The AI Financial Coach demonstrates excellent performance across most metrics. It provides accurate, relevant, and clear information, maintaining a positive and engaging conversation despite delivering potentially disappointing news about loan eligibility. The AI effectively guides the user through a logical process, offering valuable insights and next steps. While the initial query isn't fully resolved, the AI sets a clear path for improvement and further assistance.
Overall Score: 4.3 out of 5
This high score reflects the AI's strong performance in accuracy, relevance, clarity, and positive engagement. There's room for improvement in areas like first contact resolution and gathering more explicit user feedback, but overall, the AI provides a highly satisfactory user experience.
Our Vanguards represent a significant leap forward in scaling quality assurance for AI-driven financial services. By combining advanced LLM technology with human expertise, we've created a robust, scalable, and consistent solution that allows us to maintain excellence in customer service while growing rapidly.

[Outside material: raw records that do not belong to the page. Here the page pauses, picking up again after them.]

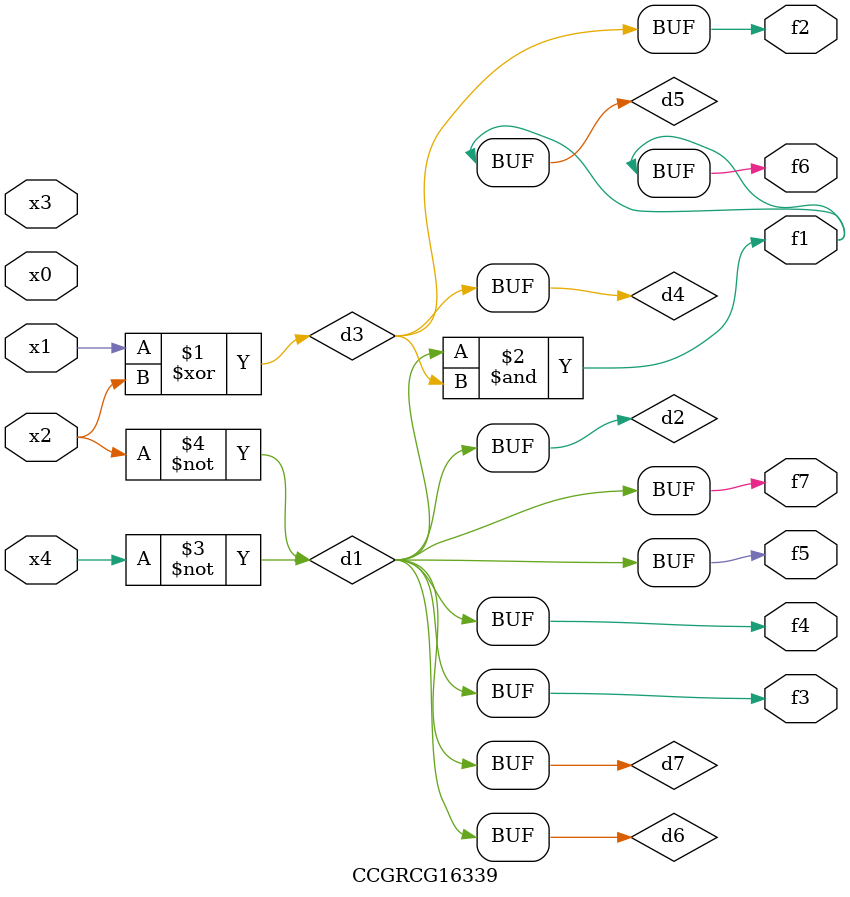
<source format=v>
module CCGRCG16339(
	input x0, x1, x2, x3, x4,
	output f1, f2, f3, f4, f5, f6, f7
);

	wire d1, d2, d3, d4, d5, d6, d7;

	not (d1, x4);
	not (d2, x2);
	xor (d3, x1, x2);
	buf (d4, d3);
	and (d5, d1, d3);
	buf (d6, d1, d2);
	buf (d7, d2);
	assign f1 = d5;
	assign f2 = d4;
	assign f3 = d7;
	assign f4 = d7;
	assign f5 = d7;
	assign f6 = d5;
	assign f7 = d7;
endmodule

</source>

This innovative approach enables us to handle a much larger volume of interactions without proportionally increasing our workforce, addressing the key challenges of scaling. As we continue to grow and evolve, Vanguards will play a crucial role in ensuring that our AI financial coach delivers consistent, high-quality service to every client, positioning us at the forefront of the AI-driven financial advisory landscape.
Additionally, our experts have identified opportunities to extend this technology across the broader enterprise, supporting similar processes and driving further efficiency gains, even extending to human-to-human conversations.